Elizabeth, before the House of Commons could address her, took out of their mouths the words which they were about to utter in the name of the nation. Her promises went beyond their desires. Her performance followed close upon her promise. She did not treat the nation as an adverse party, as a party which had an interest opposed to hers, as a party to which she was to grant as few advantages as possible, and from which she was to extort as much money as possible. Her benefits were given, not sold; and, when once given, they were never withdrawn. She gave them too with a frankness, an effusion of heart, a princely dignity, a motherly tenderness, which enhanced their value. They were received by the sturdy country gentlemen who had come up to Westminster full of resentment, with tears of joy, and shouts of “God save the Queen.” Charles the First gave up half the prerogatives of his crown to the Commons; and the Commons sent him in return the Grand Remonstrance.

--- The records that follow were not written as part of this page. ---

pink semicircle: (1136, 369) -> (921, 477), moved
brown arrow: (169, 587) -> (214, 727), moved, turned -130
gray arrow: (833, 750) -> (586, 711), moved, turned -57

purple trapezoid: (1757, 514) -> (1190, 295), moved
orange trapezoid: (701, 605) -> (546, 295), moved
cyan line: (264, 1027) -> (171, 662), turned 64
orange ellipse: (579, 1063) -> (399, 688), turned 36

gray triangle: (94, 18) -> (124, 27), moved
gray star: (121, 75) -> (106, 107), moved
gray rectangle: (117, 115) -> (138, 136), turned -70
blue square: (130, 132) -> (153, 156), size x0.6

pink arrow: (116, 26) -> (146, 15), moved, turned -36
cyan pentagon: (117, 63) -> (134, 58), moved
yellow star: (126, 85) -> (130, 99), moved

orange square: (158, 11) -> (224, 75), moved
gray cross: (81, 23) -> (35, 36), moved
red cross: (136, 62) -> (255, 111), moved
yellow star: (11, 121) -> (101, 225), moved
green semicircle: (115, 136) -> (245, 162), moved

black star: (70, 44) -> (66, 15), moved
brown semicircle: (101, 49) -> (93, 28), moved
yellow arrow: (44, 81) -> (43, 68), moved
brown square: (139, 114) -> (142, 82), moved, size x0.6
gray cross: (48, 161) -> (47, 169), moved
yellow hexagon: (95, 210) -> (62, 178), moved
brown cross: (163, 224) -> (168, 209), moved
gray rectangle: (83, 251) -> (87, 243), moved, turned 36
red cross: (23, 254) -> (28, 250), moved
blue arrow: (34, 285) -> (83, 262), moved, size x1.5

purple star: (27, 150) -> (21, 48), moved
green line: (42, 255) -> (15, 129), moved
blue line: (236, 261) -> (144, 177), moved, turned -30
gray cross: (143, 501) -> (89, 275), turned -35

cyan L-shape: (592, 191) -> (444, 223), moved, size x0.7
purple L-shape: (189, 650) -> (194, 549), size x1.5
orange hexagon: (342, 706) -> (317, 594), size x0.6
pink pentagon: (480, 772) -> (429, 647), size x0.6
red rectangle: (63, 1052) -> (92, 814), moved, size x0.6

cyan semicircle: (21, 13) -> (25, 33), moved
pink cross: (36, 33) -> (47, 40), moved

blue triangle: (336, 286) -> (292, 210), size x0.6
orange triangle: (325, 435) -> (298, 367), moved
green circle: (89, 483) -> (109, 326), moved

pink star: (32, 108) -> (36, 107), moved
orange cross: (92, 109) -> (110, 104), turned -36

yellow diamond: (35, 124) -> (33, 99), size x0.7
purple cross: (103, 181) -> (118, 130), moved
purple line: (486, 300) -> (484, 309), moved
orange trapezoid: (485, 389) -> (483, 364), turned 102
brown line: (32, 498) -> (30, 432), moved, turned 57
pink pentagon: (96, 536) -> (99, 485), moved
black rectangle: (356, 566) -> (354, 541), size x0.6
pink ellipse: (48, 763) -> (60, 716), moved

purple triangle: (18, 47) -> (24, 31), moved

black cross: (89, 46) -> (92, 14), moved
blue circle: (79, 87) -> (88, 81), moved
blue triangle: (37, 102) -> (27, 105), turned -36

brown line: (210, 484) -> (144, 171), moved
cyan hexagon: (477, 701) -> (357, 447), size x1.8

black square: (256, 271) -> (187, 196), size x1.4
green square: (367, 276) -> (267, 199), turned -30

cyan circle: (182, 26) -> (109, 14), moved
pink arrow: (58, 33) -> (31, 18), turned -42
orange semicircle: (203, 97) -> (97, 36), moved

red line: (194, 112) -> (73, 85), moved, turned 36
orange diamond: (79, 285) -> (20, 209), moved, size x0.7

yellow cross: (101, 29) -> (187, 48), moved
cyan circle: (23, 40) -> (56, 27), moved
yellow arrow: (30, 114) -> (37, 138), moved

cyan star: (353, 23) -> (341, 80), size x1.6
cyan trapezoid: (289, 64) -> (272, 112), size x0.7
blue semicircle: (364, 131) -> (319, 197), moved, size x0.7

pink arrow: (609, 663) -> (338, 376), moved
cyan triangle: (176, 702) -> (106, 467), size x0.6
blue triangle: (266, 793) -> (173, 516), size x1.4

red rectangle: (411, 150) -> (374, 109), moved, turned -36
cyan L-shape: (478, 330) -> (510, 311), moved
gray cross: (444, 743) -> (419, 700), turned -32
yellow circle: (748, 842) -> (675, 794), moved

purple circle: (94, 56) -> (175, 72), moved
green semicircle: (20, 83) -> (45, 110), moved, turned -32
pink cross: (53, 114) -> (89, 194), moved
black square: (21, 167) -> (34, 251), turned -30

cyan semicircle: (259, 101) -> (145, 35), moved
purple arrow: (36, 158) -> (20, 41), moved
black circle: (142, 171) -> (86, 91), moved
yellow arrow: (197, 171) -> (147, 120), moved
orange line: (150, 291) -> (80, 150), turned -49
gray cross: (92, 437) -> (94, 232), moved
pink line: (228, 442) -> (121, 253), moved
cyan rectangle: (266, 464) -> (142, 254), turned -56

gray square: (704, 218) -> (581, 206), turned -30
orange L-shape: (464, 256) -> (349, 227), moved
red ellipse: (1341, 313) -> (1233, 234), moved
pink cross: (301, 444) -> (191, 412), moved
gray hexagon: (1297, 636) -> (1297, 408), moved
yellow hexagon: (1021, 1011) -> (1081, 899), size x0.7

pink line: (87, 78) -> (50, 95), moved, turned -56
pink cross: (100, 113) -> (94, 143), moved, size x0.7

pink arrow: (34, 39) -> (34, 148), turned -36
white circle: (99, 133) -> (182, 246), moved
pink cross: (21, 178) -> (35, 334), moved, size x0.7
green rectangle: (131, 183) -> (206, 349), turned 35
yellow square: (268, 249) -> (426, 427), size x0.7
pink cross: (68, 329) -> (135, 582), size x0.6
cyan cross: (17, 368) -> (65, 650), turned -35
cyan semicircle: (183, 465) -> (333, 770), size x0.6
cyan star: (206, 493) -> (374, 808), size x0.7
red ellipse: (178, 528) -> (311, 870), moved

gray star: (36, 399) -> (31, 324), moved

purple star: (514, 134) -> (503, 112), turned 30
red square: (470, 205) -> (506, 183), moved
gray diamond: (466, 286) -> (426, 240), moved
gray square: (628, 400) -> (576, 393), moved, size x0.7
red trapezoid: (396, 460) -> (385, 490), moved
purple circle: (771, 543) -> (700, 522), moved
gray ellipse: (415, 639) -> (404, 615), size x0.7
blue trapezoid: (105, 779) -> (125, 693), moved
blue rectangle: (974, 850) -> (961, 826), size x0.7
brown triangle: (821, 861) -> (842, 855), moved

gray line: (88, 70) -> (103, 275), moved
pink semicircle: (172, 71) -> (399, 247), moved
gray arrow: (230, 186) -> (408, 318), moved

We had intended to say something concerning that illustrious group of which Elizabeth is the central figure, that group which the last of the bards saw in vision from the top of Snowdon, encircling the Virgin Queen,

“Many a baron bold,

And gorgeous dames and statesmen old

In bearded majesty.”

We had intended to say something concerning the dexterous Walsingham, the impetuous Oxford, the graceful Sackville, the all-accomplished Sydney; concerning Essex, the ornament of the court and of the camp, the model of chivalry, the munificent patron of genius, whom great virtues, great courage, great talents, the favour of his sovereign, the love of his countrymen, all that seemed to ensure a happy and glorious life, led to an early and an ignominious death, concerning Raleigh, the soldier, the sailor, the scholar, the courtier, the orator, the poet, the historian, the philosopher, whom we picture to ourselves, sometimes reviewing the Queen’s guard, sometimes giving chase to a Spanish galleon, then answering the chiefs of the country party in the House of Commons, then again murmuring one of his sweet love-songs too near the ears of her Highness’s maids of honour, and soon after poring over the Talmud, or collating Polybius with Livy. We had intended also to say something concerning the literature of that splendid period, and especially concerning those two incomparable men, the Prince of Poets, and the Prince of Philosophers, who have made the Elizabethan age a more glorious and important era in the history of the human mind than the age of Pericles, of Augustus, or of Leo. But subjects so vast require a space far larger than we can at present afford. We therefore stop here, fearing that, if we proceed, our article may swell to a bulk exceeding that of all other reviews, as much as Dr. Nares’s book exceeds the bulk of all other histories.